(Records excerpted from a collection)
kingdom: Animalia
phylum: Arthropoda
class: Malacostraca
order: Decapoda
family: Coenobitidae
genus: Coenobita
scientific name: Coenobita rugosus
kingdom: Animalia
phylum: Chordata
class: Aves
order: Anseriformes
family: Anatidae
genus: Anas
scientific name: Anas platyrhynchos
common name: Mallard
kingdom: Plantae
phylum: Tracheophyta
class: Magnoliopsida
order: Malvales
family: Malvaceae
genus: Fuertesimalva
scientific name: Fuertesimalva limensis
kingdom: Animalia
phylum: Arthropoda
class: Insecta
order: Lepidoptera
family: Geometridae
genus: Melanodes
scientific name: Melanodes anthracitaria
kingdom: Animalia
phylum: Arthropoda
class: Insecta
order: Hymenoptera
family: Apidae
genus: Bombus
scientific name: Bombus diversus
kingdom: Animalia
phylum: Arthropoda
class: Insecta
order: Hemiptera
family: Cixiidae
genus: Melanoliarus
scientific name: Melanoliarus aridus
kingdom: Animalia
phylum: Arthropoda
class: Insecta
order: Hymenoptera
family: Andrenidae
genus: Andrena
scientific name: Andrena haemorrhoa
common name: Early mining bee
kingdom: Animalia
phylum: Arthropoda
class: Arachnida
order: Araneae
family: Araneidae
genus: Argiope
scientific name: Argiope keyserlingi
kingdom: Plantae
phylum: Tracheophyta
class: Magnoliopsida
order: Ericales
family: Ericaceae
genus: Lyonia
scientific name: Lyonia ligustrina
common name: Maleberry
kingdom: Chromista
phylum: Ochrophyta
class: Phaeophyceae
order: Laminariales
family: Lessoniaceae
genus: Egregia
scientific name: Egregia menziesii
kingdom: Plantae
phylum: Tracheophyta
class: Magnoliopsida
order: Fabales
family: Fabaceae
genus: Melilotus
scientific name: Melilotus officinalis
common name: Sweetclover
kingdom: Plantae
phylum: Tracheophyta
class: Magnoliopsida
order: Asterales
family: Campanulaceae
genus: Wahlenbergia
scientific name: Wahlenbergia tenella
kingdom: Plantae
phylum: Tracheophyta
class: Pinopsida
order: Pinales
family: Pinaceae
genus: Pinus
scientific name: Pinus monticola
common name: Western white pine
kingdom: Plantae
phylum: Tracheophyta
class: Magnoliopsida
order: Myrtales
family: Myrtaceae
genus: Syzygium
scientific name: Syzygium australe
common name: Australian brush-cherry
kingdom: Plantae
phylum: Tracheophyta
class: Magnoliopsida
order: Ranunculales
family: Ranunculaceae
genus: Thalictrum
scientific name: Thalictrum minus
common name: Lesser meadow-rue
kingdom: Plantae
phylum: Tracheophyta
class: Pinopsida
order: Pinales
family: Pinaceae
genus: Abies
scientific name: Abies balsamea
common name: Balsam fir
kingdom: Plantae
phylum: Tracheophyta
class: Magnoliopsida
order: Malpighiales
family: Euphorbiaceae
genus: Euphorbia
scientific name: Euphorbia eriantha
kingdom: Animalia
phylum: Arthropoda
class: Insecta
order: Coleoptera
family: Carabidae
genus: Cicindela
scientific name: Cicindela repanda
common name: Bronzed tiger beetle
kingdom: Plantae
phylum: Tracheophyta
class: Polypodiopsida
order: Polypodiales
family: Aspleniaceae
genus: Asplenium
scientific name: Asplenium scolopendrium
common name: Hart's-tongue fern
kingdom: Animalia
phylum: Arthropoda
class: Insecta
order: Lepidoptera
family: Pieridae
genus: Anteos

TASK BRIEF: Swap "scientific name" for "species" throughout the records above and repeat them with everything else left as it is.

OUTPUT FOR THIS EXERCISE:
kingdom: Animalia
phylum: Arthropoda
class: Malacostraca
order: Decapoda
family: Coenobitidae
genus: Coenobita
species: Coenobita rugosus
kingdom: Animalia
phylum: Chordata
class: Aves
order: Anseriformes
family: Anatidae
genus: Anas
species: Anas platyrhynchos
common name: Mallard
kingdom: Plantae
phylum: Tracheophyta
class: Magnoliopsida
order: Malvales
family: Malvaceae
genus: Fuertesimalva
species: Fuertesimalva limensis
kingdom: Animalia
phylum: Arthropoda
class: Insecta
order: Lepidoptera
family: Geometridae
genus: Melanodes
species: Melanodes anthracitaria
kingdom: Animalia
phylum: Arthropoda
class: Insecta
order: Hymenoptera
family: Apidae
genus: Bombus
species: Bombus diversus
kingdom: Animalia
phylum: Arthropoda
class: Insecta
order: Hemiptera
family: Cixiidae
genus: Melanoliarus
species: Melanoliarus aridus
kingdom: Animalia
phylum: Arthropoda
class: Insecta
order: Hymenoptera
family: Andrenidae
genus: Andrena
species: Andrena haemorrhoa
common name: Early mining bee
kingdom: Animalia
phylum: Arthropoda
class: Arachnida
order: Araneae
family: Araneidae
genus: Argiope
species: Argiope keyserlingi
kingdom: Plantae
phylum: Tracheophyta
class: Magnoliopsida
order: Ericales
family: Ericaceae
genus: Lyonia
species: Lyonia ligustrina
common name: Maleberry
kingdom: Chromista
phylum: Ochrophyta
class: Phaeophyceae
order: Laminariales
family: Lessoniaceae
genus: Egregia
species: Egregia menziesii
kingdom: Plantae
phylum: Tracheophyta
class: Magnoliopsida
order: Fabales
family: Fabaceae
genus: Melilotus
species: Melilotus officinalis
common name: Sweetclover
kingdom: Plantae
phylum: Tracheophyta
class: Magnoliopsida
order: Asterales
family: Campanulaceae
genus: Wahlenbergia
species: Wahlenbergia tenella
kingdom: Plantae
phylum: Tracheophyta
class: Pinopsida
order: Pinales
family: Pinaceae
genus: Pinus
species: Pinus monticola
common name: Western white pine
kingdom: Plantae
phylum: Tracheophyta
class: Magnoliopsida
order: Myrtales
family: Myrtaceae
genus: Syzygium
species: Syzygium australe
common name: Australian brush-cherry
kingdom: Plantae
phylum: Tracheophyta
class: Magnoliopsida
order: Ranunculales
family: Ranunculaceae
genus: Thalictrum
species: Thalictrum minus
common name: Lesser meadow-rue
kingdom: Plantae
phylum: Tracheophyta
class: Pinopsida
order: Pinales
family: Pinaceae
genus: Abies
species: Abies balsamea
common name: Balsam fir
kingdom: Plantae
phylum: Tracheophyta
class: Magnoliopsida
order: Malpighiales
family: Euphorbiaceae
genus: Euphorbia
species: Euphorbia eriantha
kingdom: Animalia
phylum: Arthropoda
class: Insecta
order: Coleoptera
family: Carabidae
genus: Cicindela
species: Cicindela repanda
common name: Bronzed tiger beetle
kingdom: Plantae
phylum: Tracheophyta
class: Polypodiopsida
order: Polypodiales
family: Aspleniaceae
genus: Asplenium
species: Asplenium scolopendrium
common name: Hart's-tongue fern
kingdom: Animalia
phylum: Arthropoda
class: Insecta
order: Lepidoptera
family: Pieridae
genus: Anteos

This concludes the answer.